◆ Work instructions ◆
Output, word for word and without pictures, the lines from the one containing "opakovaných záběrů ještě" through the final line of the listing below.

◆ Given information ◆
──────

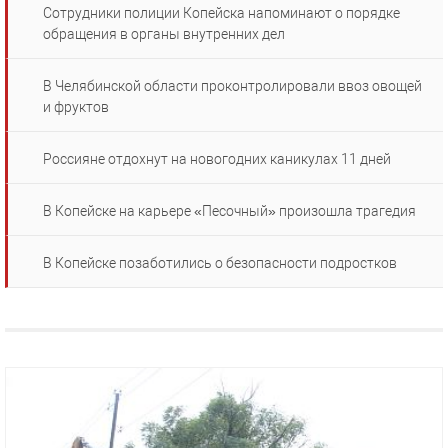
Сотрудники полиции Копейска напоминают о порядке
обращения в органы внутренних дел
В Челябинской области проконтролировали ввоз овощей
и фруктов
Россияне отдохнут на новогодних каникулах 11 дней
В Копейске на карьере «Песочный» произошла трагедия
В Копейске позаботились о безопасности подростков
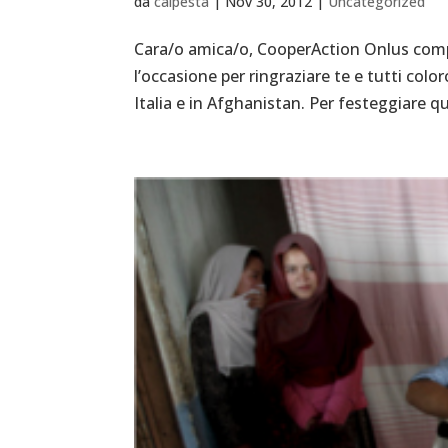
da
calpesta
|
Nov 30, 2012
|
Uncategorized
Cara/o amica/o, CooperAction Onlus compi
l’occasione per ringraziare te e tutti color
Italia e in Afghanistan. Per festeggiare qu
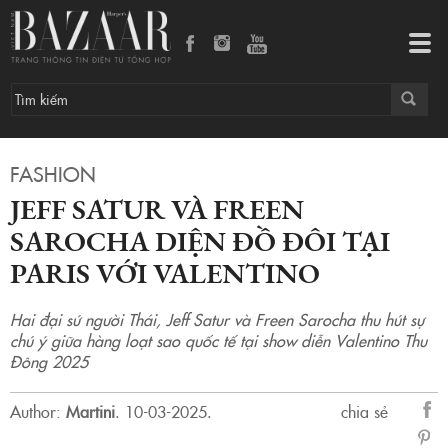
Jeff Satur và Freen Sarocha diện đồ đôi tại Paris với Valentino
Tog
navi
FASHION
JEFF SATUR VÀ FREEN
SAROCHA DIỆN ĐỒ ĐÔI TẠI
PARIS VỚI VALENTINO
Hai đại sứ người Thái, Jeff Satur và Freen Sarocha thu hút sự
chú ý giữa hàng loạt sao quốc tế tại show diễn Valentino Thu
Đông 2025
Author:
Martini
.
10-03-2025.
chia sẻ
sẻ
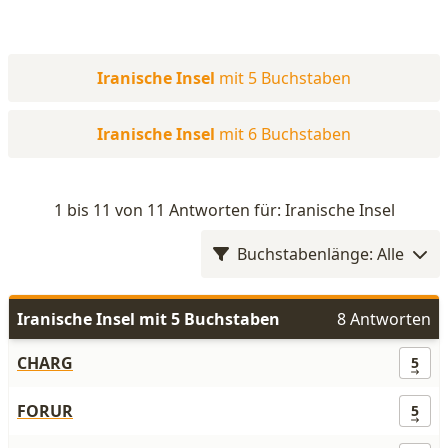
Iranische Insel
mit 5 Buchstaben
Iranische Insel
mit 6 Buchstaben
1 bis 11 von 11 Antworten für: Iranische Insel
Buchstabenlänge: Alle
Iranische Insel mit 5 Buchstaben
8 Antworten
CHARG
5
FORUR
5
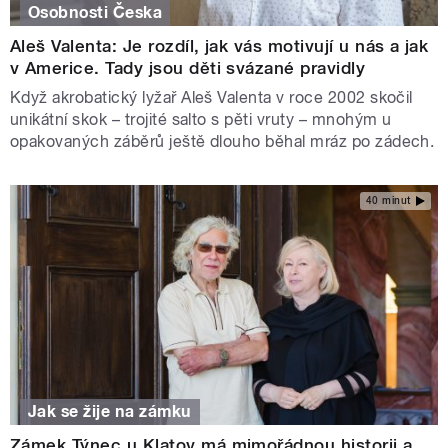
Osobnosti Česka
Aleš Valenta: Je rozdíl, jak vás motivují u nás a jak
v Americe. Tady jsou děti svázané pravidly
Když akrobatický lyžař Aleš Valenta v roce 2002 skočil
unikátní skok – trojité salto s pěti vruty – mnohým u
opakovaných záběrů ještě dlouho běhal mráz po zádech.
40 minut
Jak se žije na zámku
Zámek Týnec u Klatov má mimořádnou historii a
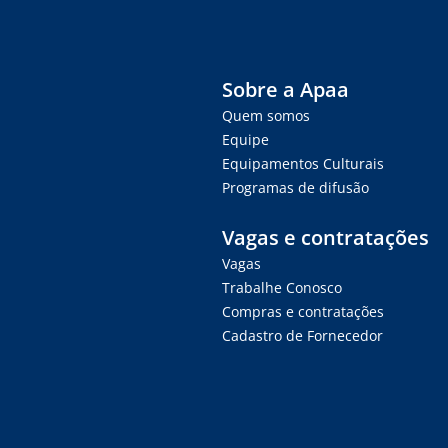
Sobre a Apaa
Quem somos
Equipe
Equipamentos Culturais
Programas de difusão
Vagas e contratações
Vagas
Trabalhe Conosco
Compras e contratações
Cadastro de Fornecedor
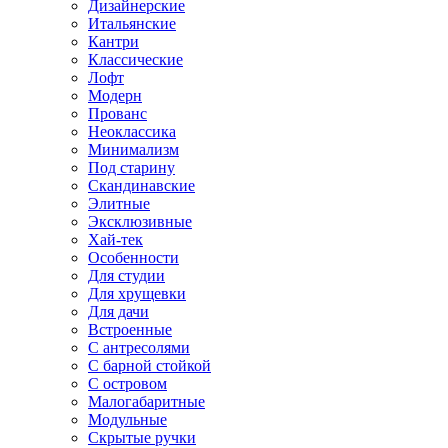
Дизайнерские
Итальянские
Кантри
Классические
Лофт
Модерн
Прованс
Неоклассика
Минимализм
Под старину
Скандинавские
Элитные
Эксклюзивные
Хай-тек
Особенности
Для студии
Для хрущевки
Для дачи
Встроенные
С антресолями
С барной стойкой
С островом
Малогабаритные
Модульные
Скрытые ручки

──────

◆ Finished exercise ◆
opakovaných záběrů ještě dlouho běhal mráz po zádech.
40 minut
Jak se žije na zámku
Zámek Týnec u Klatov má mimořádnou historii a
Sobre a Apaa
Quem somos
Equipe
Equipamentos Culturais
Programas de difusão
Vagas e contratações
Vagas
Trabalhe Conosco
Compras e contratações
Cadastro de Fornecedor
Дизайнерские
Итальянские
Кантри
Классические
Лофт
Модерн
Прованс
Неоклассика
Минимализм
Под старину
Скандинавские
Элитные
Эксклюзивные
Хай-тек
Особенности
Для студии
Для хрущевки
Для дачи
Встроенные
С антресолями
С барной стойкой
С островом
Малогабаритные
Модульные
Скрытые ручки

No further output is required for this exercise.